My First 2014 ALS Blog

Posted: January 4, 2014 in ALS Related
Tags: , , , , , ,

The past few blogs have been progressively difficult. After deleting several long drafts I’ve decided to just sit, write and publish. I hope it comes together enough to be worth reading.

This used to be more like a public journal of my personal experiences and feelings while dealing with ALS. The stem cell surgery changed that for me in many ways and I didn’t see it coming, even though looking back, I should have.

I’m going to write a little about what I’ve been dealing with. On one hand I want to tell everyone about what I have experienced post surgery, about several changes, things I can do now that I couldn’t, at least as well before surgery. At times I have an experience of something seeming to not be as well as I first thought, but it returns right back to improvement. I think to myself the improvements I’m experiencing can’t be attributed to a placebo effect. You just can’t will or believe strong enough to reverse this condition.  I have dreams of going for the testing, the proof,  that this is really happening and in every dream I am worse than pre-surgery baseline.

There are things I still struggle with. I’m in no way meaning to send a message that I’ve been cured. I believe I’ve been given more time and quality of life. How long or if I will continue to feel more improvement is something I can’t answer. I can say before this Neuralstem study, nothing else came close to these results.

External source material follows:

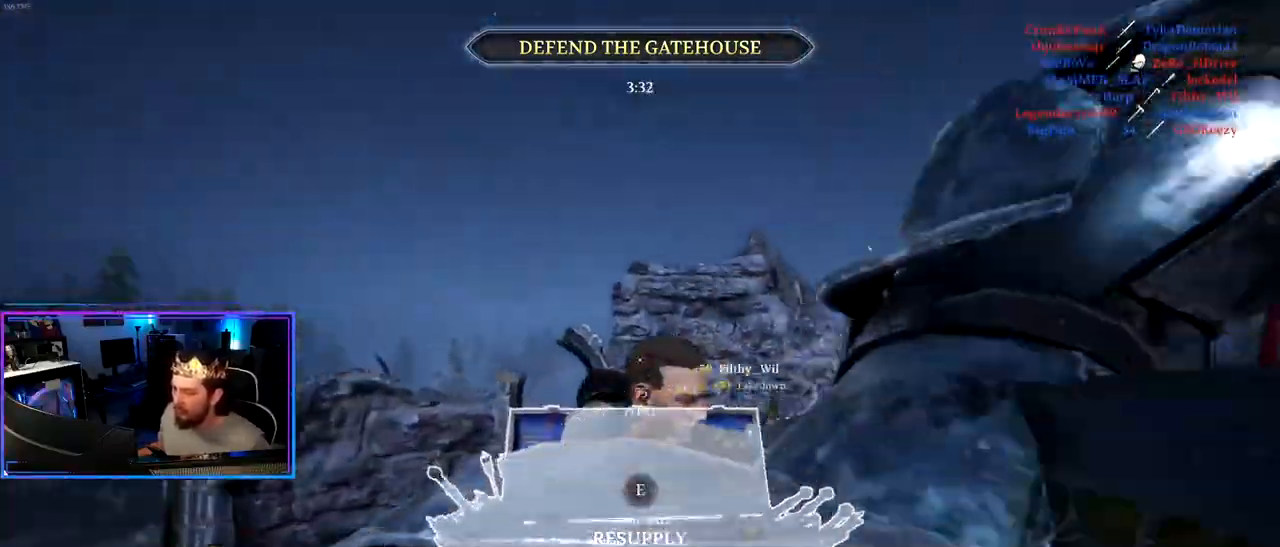
{"keys": ["a", "s"], "mouse": ["wheel"], "mouse_move": "down-left", "events": [[200, "mouse_wheel", "down"], [233, "s", "down"], [283, "mouse_wheel", "up"], [433, "mouse_wheel", "down"]]}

Everyone wants to walk of course, but with upper body strength it is much easier to have quality of life in a chair. The cervical spine procedure I had is really what is meant to help people live longer with the ability to breathe. I’ve known people who were still walking and driving but respiratory issues caused a faster death. ALS can be a very different journey for individuals and very similar at the same time. One may live several months to several years, and some live quite a bit longer but always progressing to the final stage of paralysis. Breathing issues is the most common way it takes a person’s life. In many cases choosing to have a tracheostomy performed can add years of life. It does come with a big emotional and financial cost.  You will need constant care. It was something I had made no decision about because it does extend your life but you keep progressing. It would have been real difficult to me if my breathing was very bad early on while still having decent abilities in other areas to make that decision.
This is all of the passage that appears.